I was talking to a friend today who works for a high street bank, we got talking about secure passwords and he told me an idea that is simple and I think might help t make some passwords a bit more secure. 

When you make a password always include the £ somewhat in the password. As this key is only readily available on the UK keyboards, hackers from outside the UK are less likely to use this key as is may not be as easily available on their keyboard. 

May work, may not work, But I thought I would share this little bit of info.


----------



## deefordog (Dec 31, 2013)

Nice one. I've now changed my password for Facts to ££££££££££££££££££££££££££ so only you bastards can hack me lol.


----------



## cabby (May 14, 2005)

silly bugger.

cabby


----------



## deefordog (Dec 31, 2013)

cabby said:


> silly bugger.
> 
> cabby


Time's dragging tonight, I'm bored :crying:.


----------



## Penquin (Oct 15, 2007)

cabby said:


> silly bugger.
> 
> cabby


Totally agree, as he had shared his password we have now managed to empty his savings account, although 3 1/2p was not a great deal really...... That's not going to go far between me, Barry and the Mob is it.....? :frown2:

A lot of (foolish) people use the same password for multiple applications, so if you get one you find others......

AFAIK the £ sign is available on any computer by using the Insert symbol command.....

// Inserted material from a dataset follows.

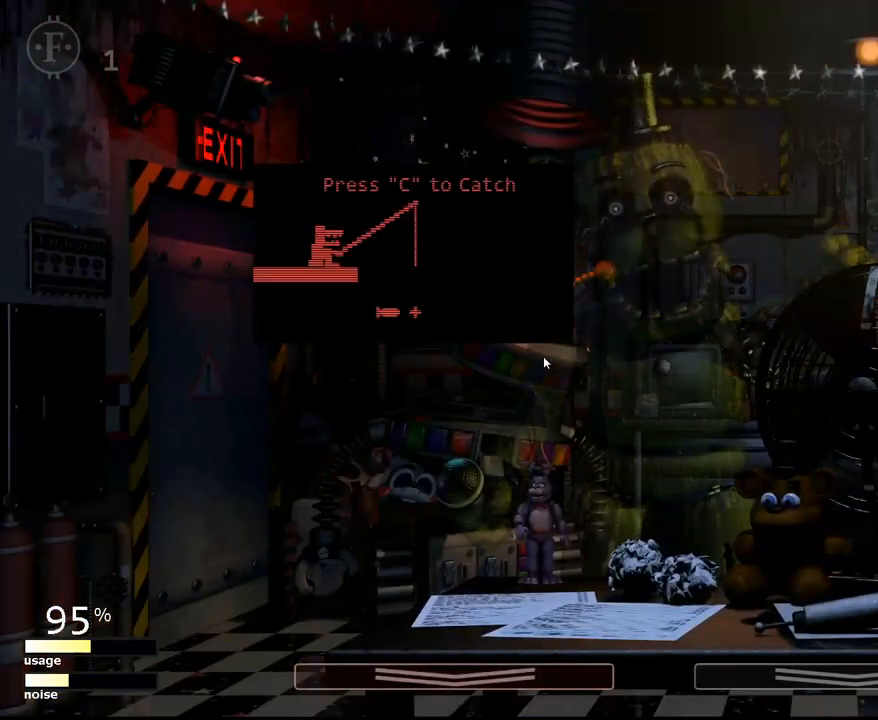
{"keys": ["c"], "mouse": [], "mouse_move": "still", "events": [[117, "c", "up"], [434, "c", "down"]]}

may not be quite so readily available, but where there is a will, there is a greedy relative, sorry, way....

Dave


----------



## TeamRienza (Sep 21, 2010)

Came across this item today on the security of passwords and also wether your email address has been hacked. Interesting.

http://www.thisismoney.co.uk/money/...sing-three-random-words-check-s-strength.html

Davy


----------



## Pudsey_Bear (Sep 25, 2008)

The trouble is you have to input your email addy to try it out, a good way of collecting them I think.


----------